Odetchnęłam z ulgą i wtuliłam się w jego ramiona. Poczułam ciepło i bezpieczeństwo bijące od niego. Nie bałam się.
- Ubierz się i zejdziemy na dół, ok? - popatrzył w moje oczy.
- No dobrze.. - otarłam oczy.
- Poczekaj podam Ci coś do ubrania. - chłopak wstał i podszedł do szafy. Wyciągnął z niej dresy i luźny t-shirt. - Proszę. - podał mi je.
Skinęłam głową w podzięce. Zayn odwrócił sie a ja szybko ubrałam bluzkę, majtki i spodnie. Chłopak złapał mnie za rękę, wtuliłam się w jego rękę i zeszliśmy na dół. Strasznie bałam się, że Lukas jeszcze tam jest. Nie chciałam na niego teraz patrzeć. Nie chciałam w ogóle widzieć go na oczy. Brzydziłam się nim. Brzydziłam sie jego dotykiem. Na moje szczęście w po salonie krzątał się Louis i Niall, na kanapie siedział Harry ze schowaną głową w dłoniach i Liam dyskutujący z Mikeiem. Kiedy weszliśmy do pomieszczenia wszyscy popatrzyli w naszą stronę. Na widok ich min od razu z oczu poleciały mi łzy.

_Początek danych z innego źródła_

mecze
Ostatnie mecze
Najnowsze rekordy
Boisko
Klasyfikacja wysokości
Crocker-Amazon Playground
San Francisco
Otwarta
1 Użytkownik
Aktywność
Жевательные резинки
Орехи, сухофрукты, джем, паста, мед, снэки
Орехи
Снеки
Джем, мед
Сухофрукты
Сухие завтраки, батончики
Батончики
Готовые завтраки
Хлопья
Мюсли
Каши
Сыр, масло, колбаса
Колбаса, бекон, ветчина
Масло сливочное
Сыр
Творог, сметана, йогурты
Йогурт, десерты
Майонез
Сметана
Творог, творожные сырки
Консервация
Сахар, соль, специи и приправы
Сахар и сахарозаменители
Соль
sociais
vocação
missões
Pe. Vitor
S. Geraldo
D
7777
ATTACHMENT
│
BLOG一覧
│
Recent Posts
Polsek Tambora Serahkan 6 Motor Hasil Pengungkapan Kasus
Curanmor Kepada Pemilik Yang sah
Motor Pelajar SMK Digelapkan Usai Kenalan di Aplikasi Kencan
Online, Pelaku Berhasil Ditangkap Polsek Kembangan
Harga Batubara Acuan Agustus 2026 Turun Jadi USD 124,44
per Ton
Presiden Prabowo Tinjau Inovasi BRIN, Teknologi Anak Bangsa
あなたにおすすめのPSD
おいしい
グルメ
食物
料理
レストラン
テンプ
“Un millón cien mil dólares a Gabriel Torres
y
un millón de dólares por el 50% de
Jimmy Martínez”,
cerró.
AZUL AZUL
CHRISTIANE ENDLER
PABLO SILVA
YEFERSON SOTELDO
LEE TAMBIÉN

- Julka... - Louis podszedł do mnie. - Przepraszam.. Przepraszam, że tak sie stało.. - przytulił mnie do siebie. Pociągnął na nosie. Płakał.
- To nie twoja wina.. - wtuliłam się w niego.
- Moja. Jestem idiotą i nie dopilnowałem Cię.
- Przestań Louis. - popatrzyłam na niego.
- Nigdy się to nie powtórzy. - pocałował mnie w czoło.
- Kakao? - zaproponował Niall niepewnie się uśmiechając.
- Tak. - przytaknęłam pewnie się uśmiechając. Chłopak odwzajemnił uśmiech.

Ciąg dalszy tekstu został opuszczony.